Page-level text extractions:
↓
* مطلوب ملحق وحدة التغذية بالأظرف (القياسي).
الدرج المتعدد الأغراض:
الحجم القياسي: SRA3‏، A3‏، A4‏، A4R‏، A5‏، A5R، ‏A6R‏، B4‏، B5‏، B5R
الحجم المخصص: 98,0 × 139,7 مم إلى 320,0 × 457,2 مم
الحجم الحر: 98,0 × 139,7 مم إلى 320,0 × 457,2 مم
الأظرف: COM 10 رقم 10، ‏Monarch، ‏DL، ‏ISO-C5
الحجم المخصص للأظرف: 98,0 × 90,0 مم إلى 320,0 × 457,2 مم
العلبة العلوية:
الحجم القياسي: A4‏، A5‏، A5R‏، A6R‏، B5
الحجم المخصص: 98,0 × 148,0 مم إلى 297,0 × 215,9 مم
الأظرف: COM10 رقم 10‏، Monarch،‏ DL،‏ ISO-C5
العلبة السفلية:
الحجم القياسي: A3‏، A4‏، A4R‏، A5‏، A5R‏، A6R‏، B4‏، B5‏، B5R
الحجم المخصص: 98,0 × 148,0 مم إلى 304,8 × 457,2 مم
↑
Repeat each entry exactly.

* مطلوب ملحق وحدة التغذية بالأظرف (القياسي).
الدرج المتعدد الأغراض:
الحجم القياسي: SRA3‏، A3‏، A4‏، A4R‏، A5‏، A5R، ‏A6R‏، B4‏، B5‏، B5R
الحجم المخصص: 98,0 × 139,7 مم إلى 320,0 × 457,2 مم
الحجم الحر: 98,0 × 139,7 مم إلى 320,0 × 457,2 مم
الأظرف: COM 10 رقم 10، ‏Monarch، ‏DL، ‏ISO-C5
الحجم المخصص للأظرف: 98,0 × 90,0 مم إلى 320,0 × 457,2 مم
العلبة العلوية:
الحجم القياسي: A4‏، A5‏، A5R‏، A6R‏، B5
الحجم المخصص: 98,0 × 148,0 مم إلى 297,0 × 215,9 مم
الأظرف: COM10 رقم 10‏، Monarch،‏ DL،‏ ISO-C5
العلبة السفلية:
الحجم القياسي: A3‏، A4‏، A4R‏، A5‏، A5R‏، A6R‏، B4‏، B5‏، B5R
الحجم المخصص: 98,0 × 148,0 مم إلى 304,8 × 457,2 مم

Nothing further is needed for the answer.